Individual Neglect of the Charismata
Second, individual believers can neglect the gifts. Paul told Timothy, “Do not neglect the spiritual gift you received through the prophecy spoken over you when the elders of the church laid their hands on you” (1 Tim 4:14). Although this likely speaks of something that we would today call ordination, the principle should apply to any gift the Holy Spirit gives you.
Way of Neglect
How can we neglect a gift of the Spirit? Several potential patterns of neglect come to mind.
- You could occasionally use the gifts you have, and only in a half-hearted manner, and eventually cease using it altogether. For example, rather than speaking “as though God himself were speaking through you” (1 Pet 4:11), you could begin to rely only on human effort.
- You could lapse into mere professionalism as a teacher and preacher.
- You could depend upon your own experience and knowledge rather than offering a genuine word of wisdom or knowledge.
- You could rely on a critical spirit rather than the discerning power of the Holy Spirit himself when assessing other’s words and deeds.
- You could even become practiced in delivering something that sounds like a message in tongues or a prophecy, but is only your own habitual free-vocalizing instead of tongues or something coming from your own heart rather than from the heavenly throne room.
- If you have one of the other gifts, you could just weary in well-doing, rather than doing it “with all the strength and energy that God supplies” (1 Pet 4:11).
- You could become lazy and quit serving and helping, you could become harsh rather than merciful and encouraging, and stingy rather than generous in giving. You could opt out of roles of leadership and administration, justifying yourself with the excuse, “I think we should give someone else a chance.”
- You could even allow your faith to wane so that God could no longer use you to stir up the faith of others or to pray for healings and miracles that others need.
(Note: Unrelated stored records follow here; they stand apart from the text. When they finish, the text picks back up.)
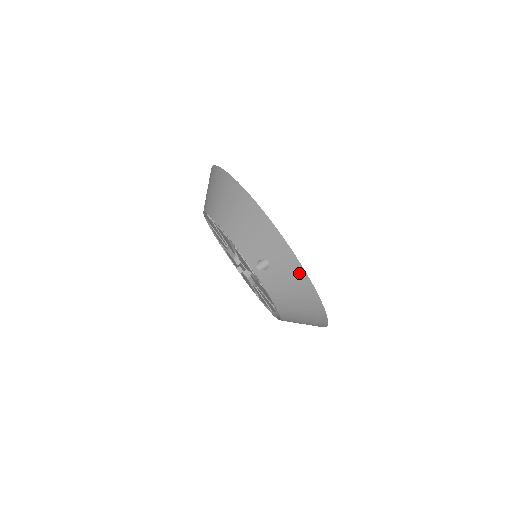
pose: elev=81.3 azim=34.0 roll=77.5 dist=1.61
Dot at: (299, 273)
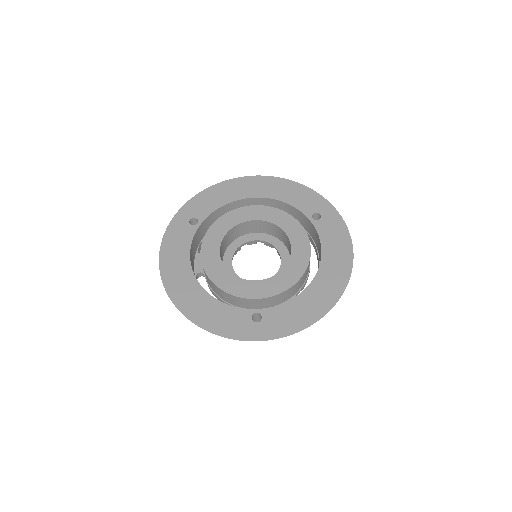
Dot at: (280, 335)
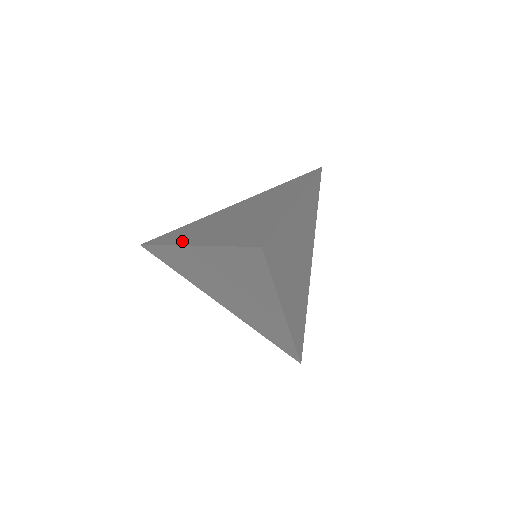
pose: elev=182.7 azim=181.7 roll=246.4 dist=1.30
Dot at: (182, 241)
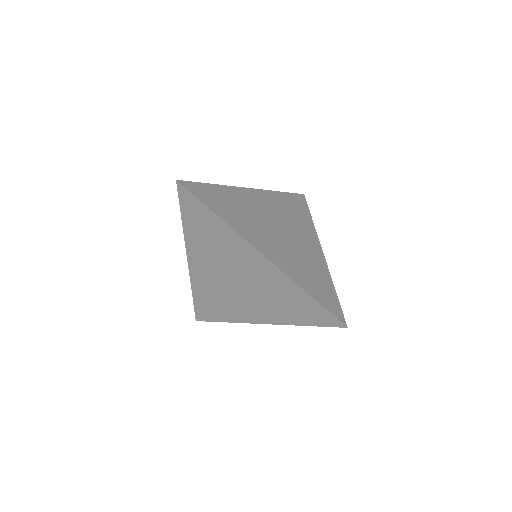
Dot at: occluded
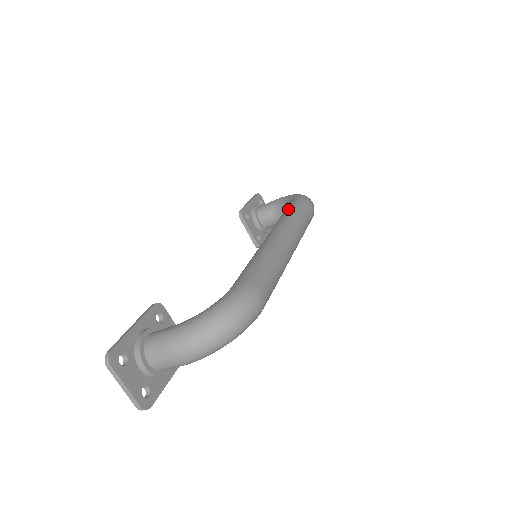
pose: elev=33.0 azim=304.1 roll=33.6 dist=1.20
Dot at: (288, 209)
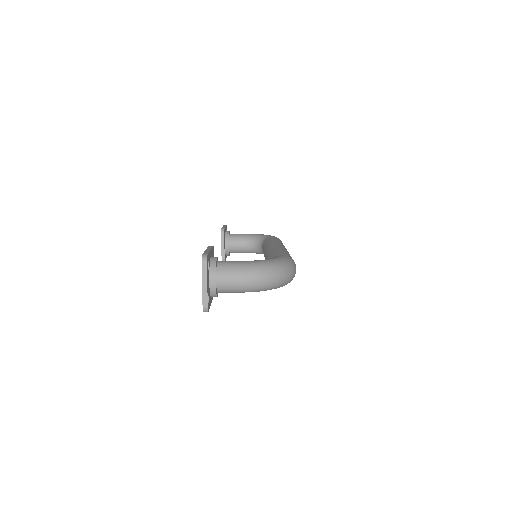
Dot at: (274, 238)
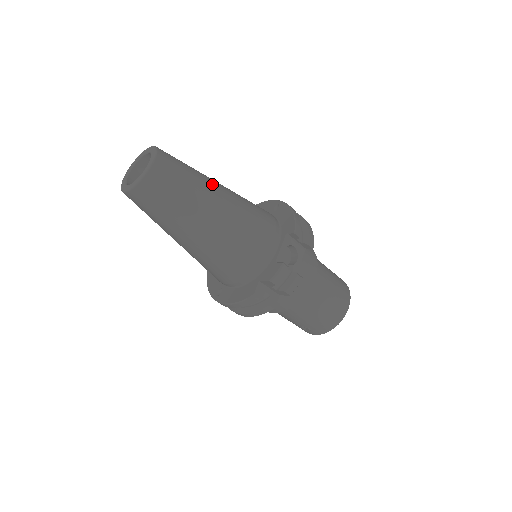
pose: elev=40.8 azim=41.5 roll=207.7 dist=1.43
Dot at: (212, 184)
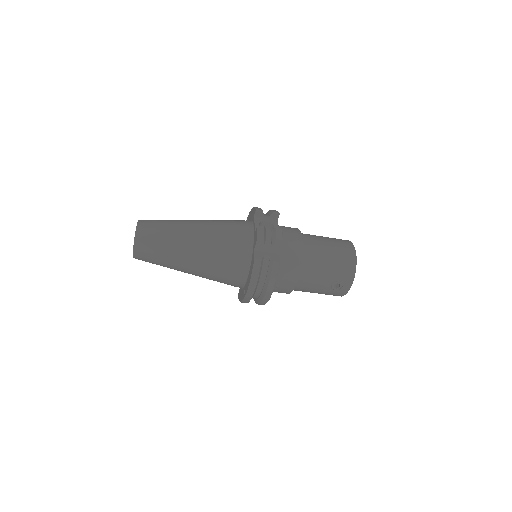
Dot at: occluded
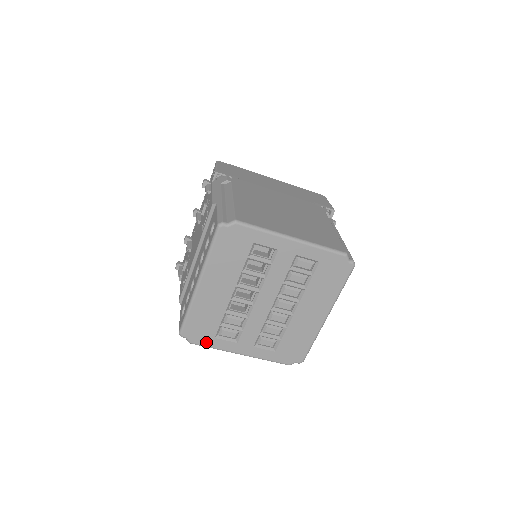
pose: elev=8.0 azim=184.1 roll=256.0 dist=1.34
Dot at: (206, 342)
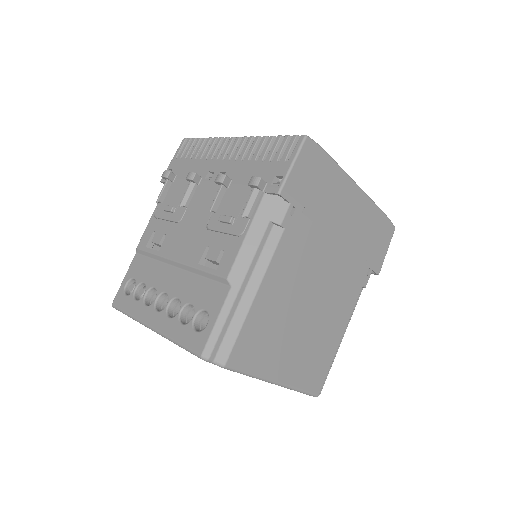
Dot at: occluded
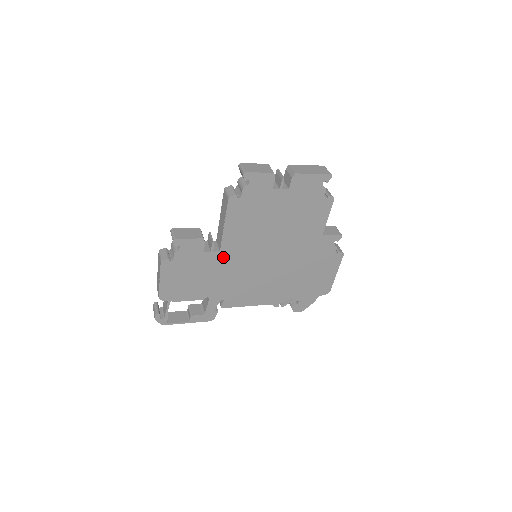
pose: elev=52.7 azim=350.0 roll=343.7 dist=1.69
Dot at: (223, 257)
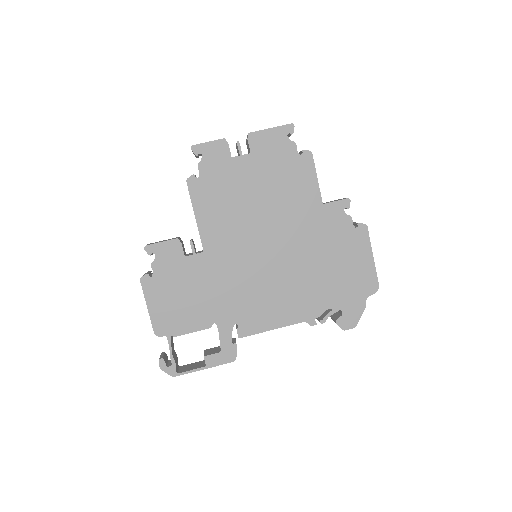
Dot at: (211, 260)
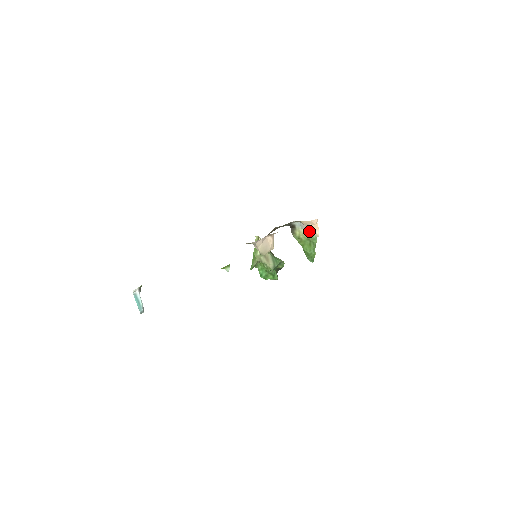
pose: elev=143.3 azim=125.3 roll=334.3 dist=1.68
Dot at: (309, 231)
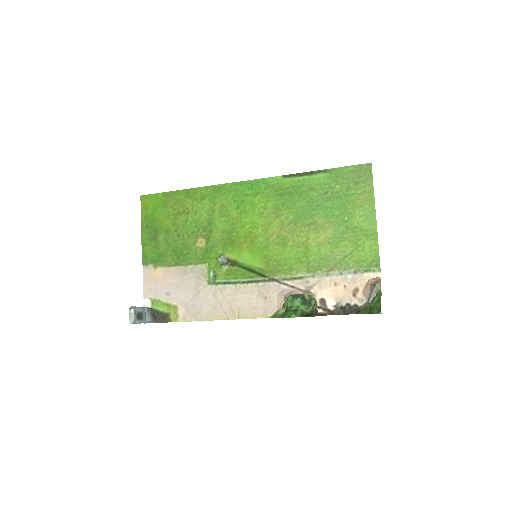
Dot at: (372, 292)
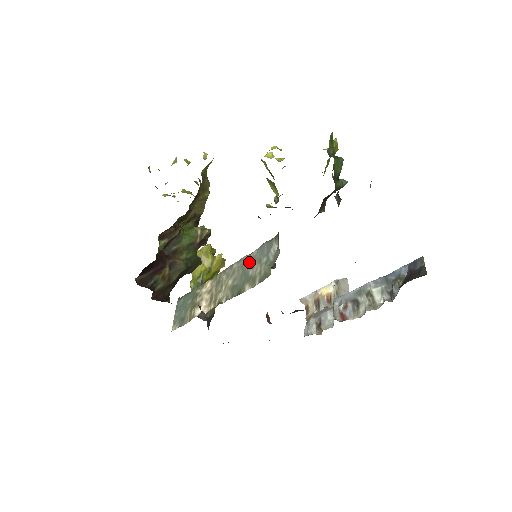
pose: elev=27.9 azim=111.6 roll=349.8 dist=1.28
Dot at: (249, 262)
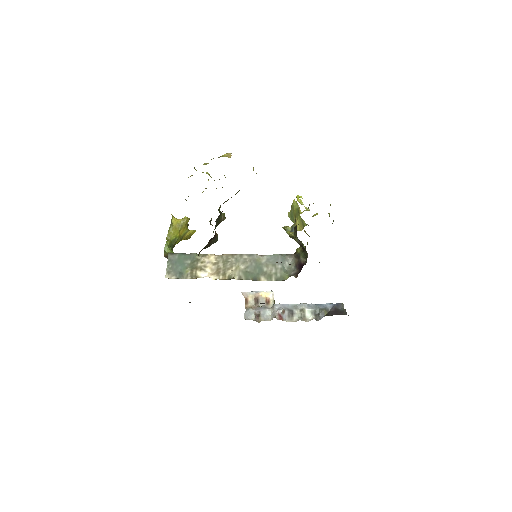
Dot at: (262, 261)
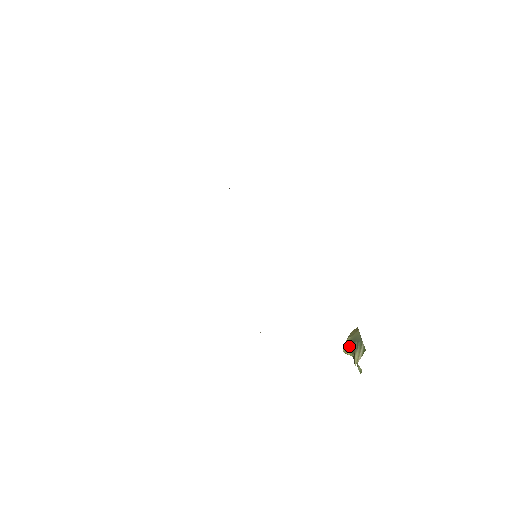
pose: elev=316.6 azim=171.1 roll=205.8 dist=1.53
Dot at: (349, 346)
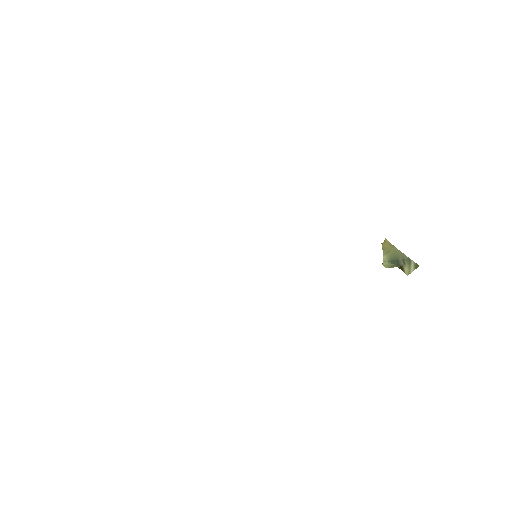
Dot at: (391, 263)
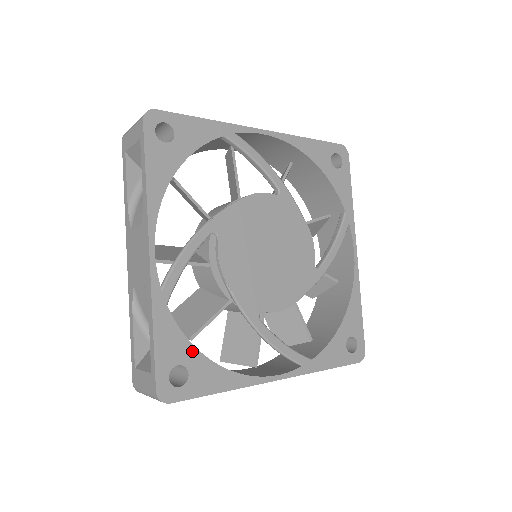
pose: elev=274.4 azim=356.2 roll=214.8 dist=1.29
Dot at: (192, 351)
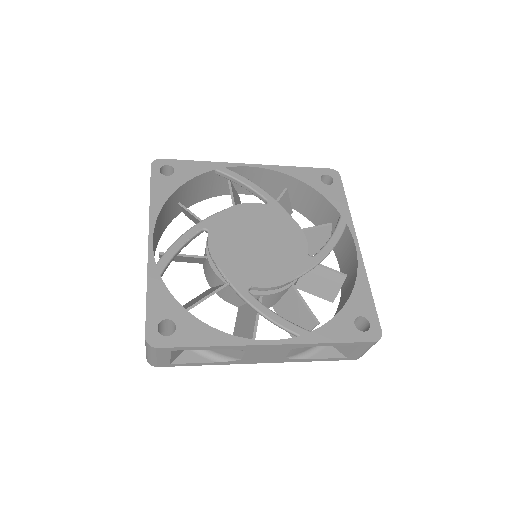
Dot at: (180, 310)
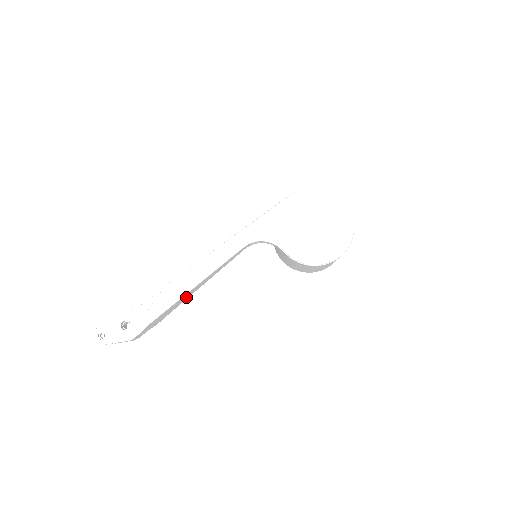
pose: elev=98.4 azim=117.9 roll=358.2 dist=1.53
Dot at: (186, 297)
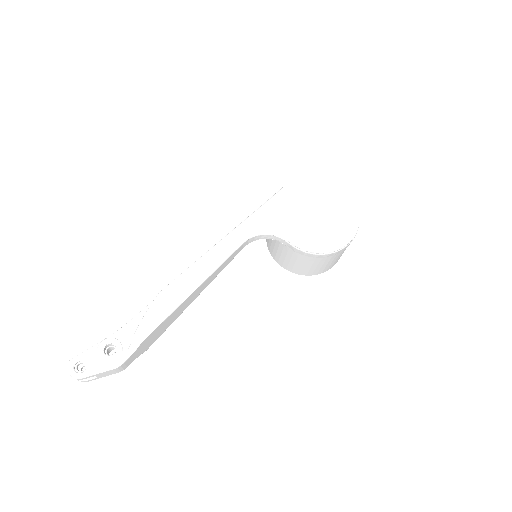
Dot at: (182, 309)
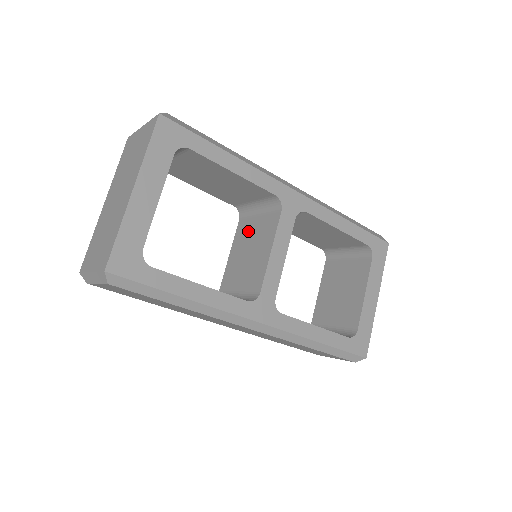
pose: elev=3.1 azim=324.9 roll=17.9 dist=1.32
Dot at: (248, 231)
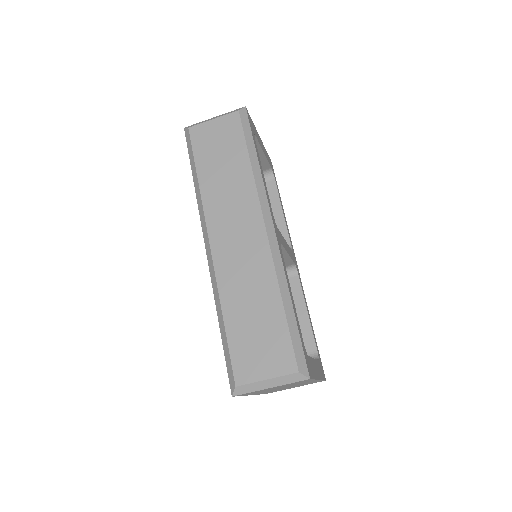
Dot at: occluded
Coveting & Exercising Spiritual Gifts
- For neglect attributed to any idea that the gifts have ceased, the solution is to “earnestly desire the most helpful gifts” once you’ve learned that they do indeed continue (1 Cor 12:31).
- For neglect rooted in apathy, the remedy is to “practice these things, immerse yourself in them” (1 Tim 4:14–15).
I hope this teaching will stir up what lies dormant, neglected, or even devalued for the sake of the church’s edification. A church that has these twenty gifts operating in its various members will thrive under the pastoral care of the Holy Spirit himself. As God himself speaks through you (1 Pet 4:11), as the God of all comfort consoles through your words and deeds, as the Lord of the church leads through your pastoral and administrative gifts, as the Great Physician offers healing through your hands, Christ is present among us.
And this brings us back to the Christ-glorifying church, edifying purpose of these gifts. All of this should be done to glorify Jesus Christ, to edify the church, and to bear witness to the lost.